Since making his Oscar-winning directorial debut in 1980 with 'Ordinary People,' Robert Redford has made films that exude increasingly glossy respectability. Admittedly, 'A River Runs Through It' is a gorgeous movie and 'Quiz Show' certainly has some amazing moments, but as a filmmaker Redford's choices haven't aggressively (much less memorably) gone against expectations; he's even recruited (or molded) multiple leading men (Brad Pitt, Ralph Fiennes, Matt Damon) to embody his sun-dappled, all-American image in stories for which he would have been perfectly-suited in decades past.

But while he thankfully hasn't entirely succumbed to "old-man movies" while attempting to craft thoughtful, pretty, adult-oriented entertainment, he continues to lose (or fails to communicate) the passion he feels for the material itself.

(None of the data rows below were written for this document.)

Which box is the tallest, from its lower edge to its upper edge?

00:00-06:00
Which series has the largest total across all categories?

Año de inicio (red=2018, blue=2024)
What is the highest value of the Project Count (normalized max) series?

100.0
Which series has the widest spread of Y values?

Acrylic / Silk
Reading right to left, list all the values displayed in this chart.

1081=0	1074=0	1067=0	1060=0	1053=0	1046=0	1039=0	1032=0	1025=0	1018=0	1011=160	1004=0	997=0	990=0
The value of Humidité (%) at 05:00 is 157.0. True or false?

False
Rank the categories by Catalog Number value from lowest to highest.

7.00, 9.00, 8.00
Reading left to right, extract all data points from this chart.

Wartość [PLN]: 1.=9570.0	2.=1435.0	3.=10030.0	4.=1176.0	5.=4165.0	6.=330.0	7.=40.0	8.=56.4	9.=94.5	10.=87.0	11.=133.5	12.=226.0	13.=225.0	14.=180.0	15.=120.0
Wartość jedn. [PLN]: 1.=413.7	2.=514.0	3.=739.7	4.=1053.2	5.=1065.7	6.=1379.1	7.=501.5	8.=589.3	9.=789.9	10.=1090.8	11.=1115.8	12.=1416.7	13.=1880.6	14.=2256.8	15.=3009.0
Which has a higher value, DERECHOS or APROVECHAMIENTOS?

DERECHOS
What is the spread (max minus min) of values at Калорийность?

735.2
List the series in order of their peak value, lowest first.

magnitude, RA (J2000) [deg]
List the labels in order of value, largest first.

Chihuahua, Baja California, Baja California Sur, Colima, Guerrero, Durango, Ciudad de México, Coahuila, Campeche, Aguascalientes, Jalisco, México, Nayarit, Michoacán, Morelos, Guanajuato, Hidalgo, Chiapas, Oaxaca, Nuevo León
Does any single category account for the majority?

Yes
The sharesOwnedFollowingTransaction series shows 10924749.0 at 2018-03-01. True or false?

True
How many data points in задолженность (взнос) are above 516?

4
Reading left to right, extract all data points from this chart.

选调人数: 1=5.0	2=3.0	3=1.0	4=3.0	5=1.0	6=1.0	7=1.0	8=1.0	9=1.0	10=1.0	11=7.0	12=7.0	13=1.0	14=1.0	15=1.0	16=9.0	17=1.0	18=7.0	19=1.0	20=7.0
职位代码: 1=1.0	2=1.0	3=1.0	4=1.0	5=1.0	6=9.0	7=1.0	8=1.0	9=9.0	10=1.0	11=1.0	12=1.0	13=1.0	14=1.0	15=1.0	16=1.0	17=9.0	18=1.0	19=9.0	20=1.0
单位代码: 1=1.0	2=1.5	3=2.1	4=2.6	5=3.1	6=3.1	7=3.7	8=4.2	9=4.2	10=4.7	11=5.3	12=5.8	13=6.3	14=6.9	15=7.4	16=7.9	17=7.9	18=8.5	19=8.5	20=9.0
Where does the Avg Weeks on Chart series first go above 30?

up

And 'The Conspirator,' his latest, is a disappointingly lifeless political parable - filtered through real details of American history, no less - that highlights ignored injustices with an incisive eye, but fails to inspire enough outrage to make the audience care about their rediscovery.

James McAvoy ('Atonement') plays Frederick Aiken, a Union soldier who returns from the Civil War as a hero and hopes to take his place next to Senator Reverdy Johnson (Tom Wilkinson) as a successful attorney. For his first case, however, Johnson saddles him with one that tests his personal convictions as well as his professional mettle: defend Mary Surratt (Robin Wright), the mother of a young man named John (Johnny Simmons) who supposedly conspired with John Wilkes Booth (Toby Kebbell) to kill Abraham Lincoln.

Unconvinced himself of Mary's innocence, Frederick initially mounts a reluctant campaign to keep her from being sentenced to death. But after it becomes clear that prosecutor Joseph Holt (Danny Huston) and U.S. secretary of war Edwin Stanton (Kevin Kline) have engineered an inevitable 'guilty' verdict regardless of the facts, Frederick puts his career and his relationships on the line to free Mary, as well as to protect the ideals for which he previously literally fought on the battlefield.

There are few things as tedious as a movie that knows it's telling an important story, and 'The Conspirator' is so weighted from the outset with both literal and metaphorical significance that viewers are sort of helpless to let it plod forward, with or without their emotional investment. Only a few minutes after the film begins, Lincoln is assassinated, and shortly thereafter the dialogue begins to indulge in discussions that quite obviously parallel contemporary events about recrimination, justice, and soothing the Nation's outrage. In one scene, Wilkinson's character chronicles all of the examples in the local newspaper of fearmongering, while Aiken is himself convinced of Mary's guilt, and elects to defend her only in the name of protecting civil liberties.

Essentially, the film Redford's most resembles is Jonathan Demme's criminally-overrated 'Philadelphia,' which is also a message movie that supposedly protects itself from cheap sentimentality and lesson-learning by adhering to the letter of the law. In Demme's movie, Denzel Washington's character never particularly comes around to accept homosexuality, but he uses rhetoric and legal precedent in order to protect his client. Here, Aiken is never fully convinced of Mary's innocence, but he becomes so outraged at the conspiratorial efforts of his opponents that he becomes determined to win, if only on principle. The only advantage 'The Conspirator' has over its predecessor is that it doesn't include a scene where Mary Surratt offers an impassioned, "unrelated" (read: metaphorical) demonstration of her innate goodness, but Robin Wright plays her throughout with such stiff-lipped nobility that it scarcely needs one.

Ultimately, even as a prescient retelling of a crucial moment in our country's history, Redford's latest feels like a time-traveling episode of 'Law & Order' at best. Shot by Newton Thomas Sigel, who follows in a long line of accomplished cinematographers who worked with the director to create luxurious, saturated imagery, the film is like a velvet glove without the iron fist – a suggestion of importance that communicates no intensity but what exists automatically in the subject matter, and conveys no urgency but the inevitability of a foregone conclusion.

The really unfortunate thing is that Redford's philosophical commitment to telling stories that need to be told is genuinely palpable; you can tell that the film is meant to shed light, start a dialogue, or make people think a little more deeply. And if these sorts of films didn't feel like a dime a dozen, this one might actually have some real significance. But because all of the thinking is already done for the audience in 'The Conspirator,' there's very little reason to care, and the end result feels like an elegant reenactment – at best – rather than an incisive look at the times we live in, reflected in those we already lived through.